━━ Page

Hive Metastore in Spark

To install Mysql 5.7.

$ sudo yum localinstall https://dev.mysql.com/get/mysql57-community-release-el6-8.noarch.rpm

$ sudo yum install mysql-community-server -y

Start the mysqld service

$ sudo service mysqld start

$ sudo chkconfig mysqld on

Find temporary password for root

$ sudo grep 'temporary password' /var/log/mysqld.log

Launch mysql

$ mysql -u root -p

<enter the temporary password>

Set password for root user

mysql> ALTER USER 'root'@'localhost' IDENTIFIED BY 'Pass@123!';

If you like to disable password validation in Mysql 5.7.

mysql> uninstall plugin validate_password;

Create a user 'spark'@'%' and grant all privileges

mysql> CREATE USER 'spark'@'%' IDENTIFIED BY 'spark';

mysql> REVOKE ALL PRIVILEGES, GRANT OPTION FROM 'spark'@'%';

mysql> GRANT ALL PRIVILEGES ON *.* TO 'spark'@'%';

mysql> FLUSH PRIVILEGES;

Download hive binaries. To persist schema from Spark, you do not required hive binaries or HDFS. However, you need to create the hive metastore schema. To create the metastore schema, use the mysql script available inside hive binaries. Follow the steps as below.

$ wget https://www-eu.apache.org/dist/hive/hive-1.2.1/apache-hive-1.2.1-bin.tar.gz

$ tar xf apache-hive-1.2.1-bin.tar.gz

$ cd apache-hive-1.2.1-bin/scripts/metastore/upgrade/mysql/

$ mysql -u root -p

<enter mysql root password>

mysql> create database metastore;

mysql> use metastore;

mysql> source 'hive-schema-1.2.0.mysql.sql';

mysql> exit;

Now create a hive configuration, $SPARK_HOME/conf/hive-site.xml with the following content

<?xml version="1.0"?> <?xml-stylesheet type="text/xsl" href="configuration.xsl"?> <configuration> <property> <name>javax.jdo.option.ConnectionURL</name> <value>jdbc:mysql://172.31.12.108:3306/metastore?useSSL=false</value> <description>JDBC connect string for a JDBC metastore</description> </property> <property> <name>javax.jdo.option.ConnectionDriverName</name> <value>com.mysql.jdbc.Driver</value> <description>Driver class name for a JDBC metastore</description> </property> <property> <name>javax.jdo.option.ConnectionUserName</name> <value>spark</value> </property> <property> <name>javax.jdo.option.ConnectionPassword</name> <value>spark</value> </property> <property> <name>datanucleus.fixedDatastore</name> <value>true</value> </property> <property> <name>datanucleus.autoCreateSchema</name> <value>true</value> </property> </configuration>

Now you are good to go with Spark.

━━━━
━━ Information supplied

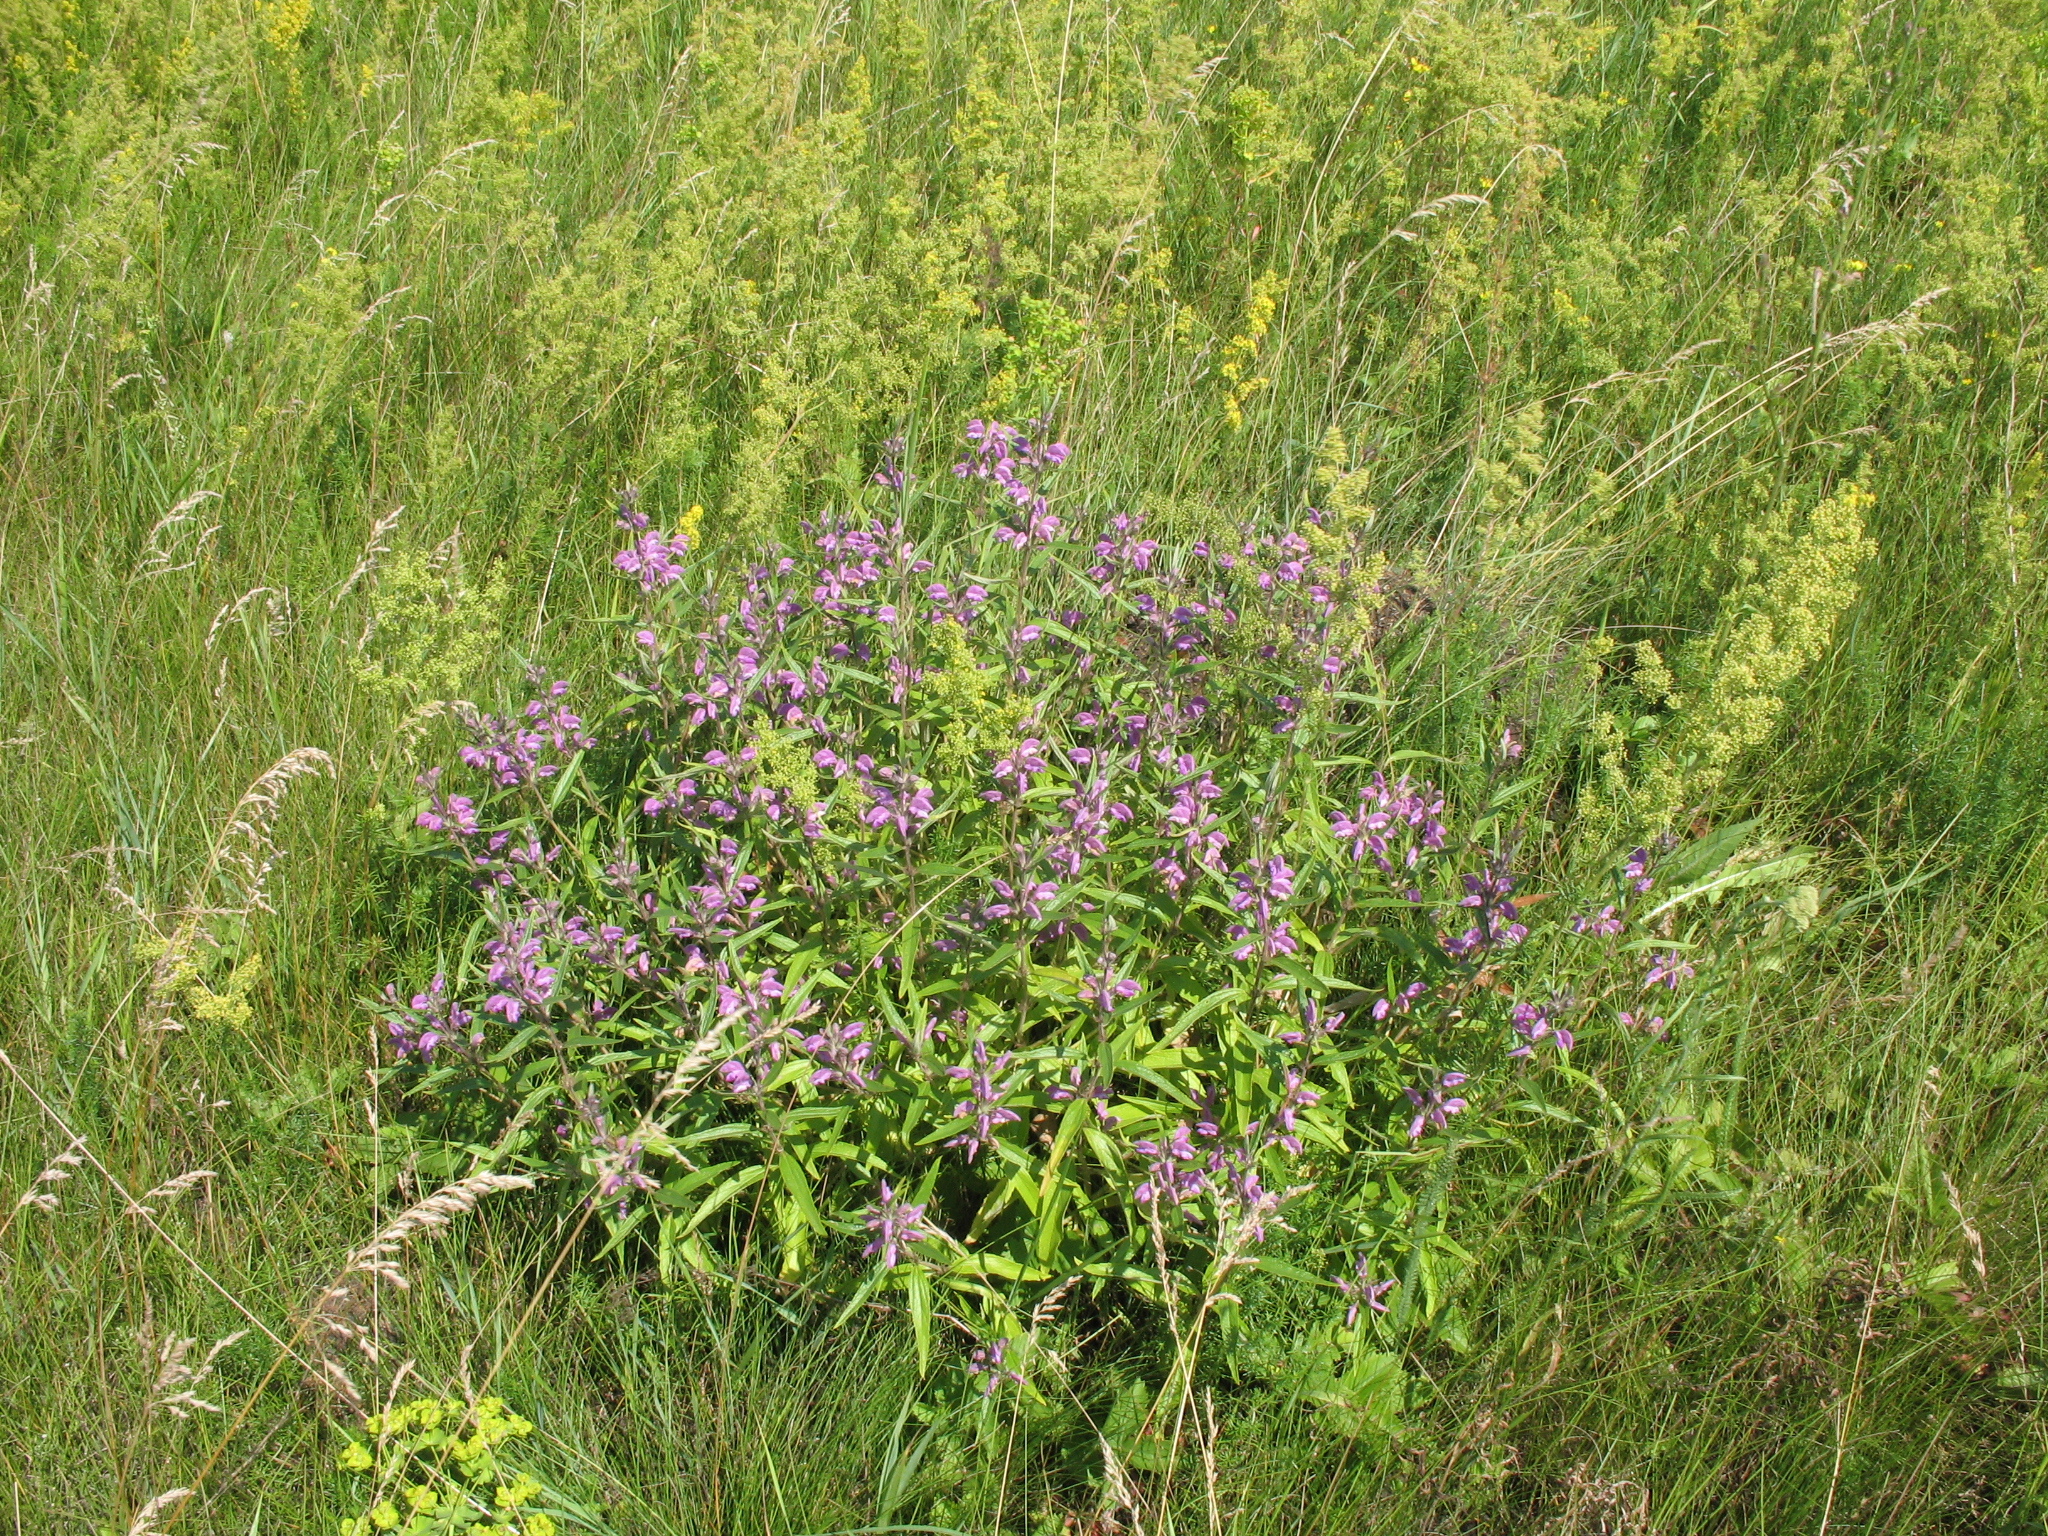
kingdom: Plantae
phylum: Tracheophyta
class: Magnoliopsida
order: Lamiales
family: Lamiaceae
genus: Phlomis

━━━━
━━ Information supplied

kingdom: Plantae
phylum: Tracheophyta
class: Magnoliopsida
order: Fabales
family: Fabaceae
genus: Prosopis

━━━━

- To do -
**A.** List every property name set in the hive-site.xml configuration on the Hive Metastore in Spark page.
**B.** Answer these from the Hive Metastore in Spark page:
(i) What password does the page set for the root user?
(ii) What version of the Hive binaries does it download?
(iii) What database name is created before the schema script is run?

- Responses per task -
**A.**
javax.jdo.option.ConnectionURL
javax.jdo.option.ConnectionDriverName
javax.jdo.option.ConnectionUserName
javax.jdo.option.ConnectionPassword
datanucleus.fixedDatastore
datanucleus.autoCreateSchema

**B.**
(i) Pass@123!
(ii) 1.2.1
(iii) metastore